# Indie Beauty Network



## Guest (Dec 10, 2008)

Is anyone a member of the Indie Beauty Network?  And is it useful at all?

http://www.indiebeautynetwork.com/chann ... u/join.asp


----------



## Deda (Dec 10, 2008)

I like her site, but I'm torn between her and the soap guild one.  I have to make a decision which one to join - just for insurance when my current policy runs its course.

Perhaps you can work your magic and give us (me!) a breakdown of the pros and cons of each?


----------



## Dovie (Dec 10, 2008)

Are there any insurance companies that let you pay it out?


----------



## Deda (Dec 10, 2008)

Dovie said:
			
		

> Are there any insurance companies that let you pay it out?

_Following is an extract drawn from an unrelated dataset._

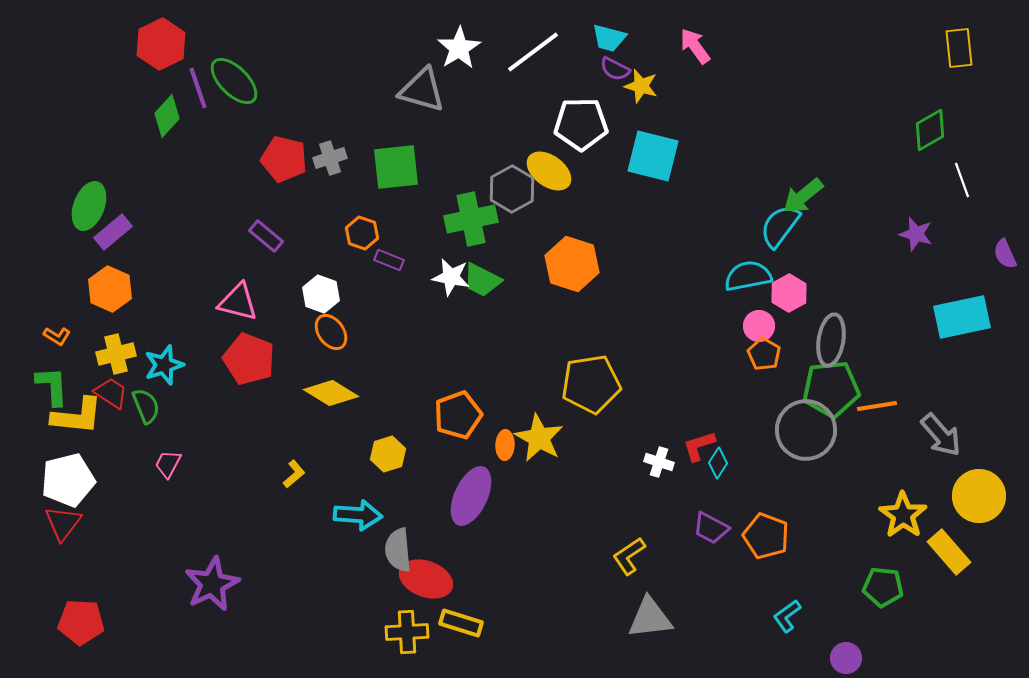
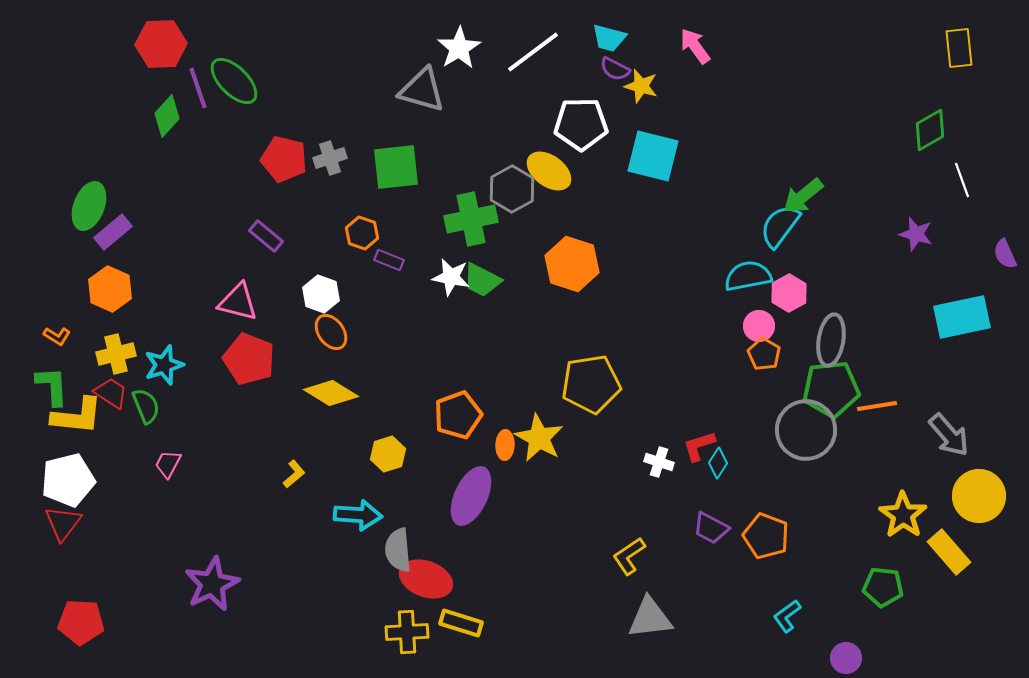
red hexagon at (161, 44): rotated 24 degrees clockwise
gray arrow at (941, 435): moved 8 px right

What do you mean 'Pay it out'?


----------



## Dovie (Dec 10, 2008)

Make monthly payments.  I can't come up with $500 at the moment.


----------



## Deda (Dec 10, 2008)

Ah, Duh!      Sorry, I should have known that.

When I owned a retail shop 2 years ago (skateboards, not soap) my Hartford Policy through USAA allowed for a monthly payment, but there was a surcharge of about 12% - pass on that!

It would be interesting to see if there was such a creature what the premiums would be.  Higher, I think.


----------



## Greenman (Dec 10, 2008)

OK Now for the important question - What size samples do you give out?


----------



## heartsong (Dec 10, 2008)

*soap*

you may wish to check with your homeowner's insurance agent- i live in alabama and each state has different requirements, but i pay $119 a year for $500,000 liability insurance. it is an attachment to my homeowner's ins, since i make and base my sales out of my house.

just a thought...


----------



## Lindy (Dec 11, 2008)

Yeah my liability insurance (BC Canada) is $150.00 year as a homebased business with liability of $500,000.

Greenman I use off-cuts so they are all different sizes, but if you were to take a guest sized bar and cut it in 2 that would be a good size.


----------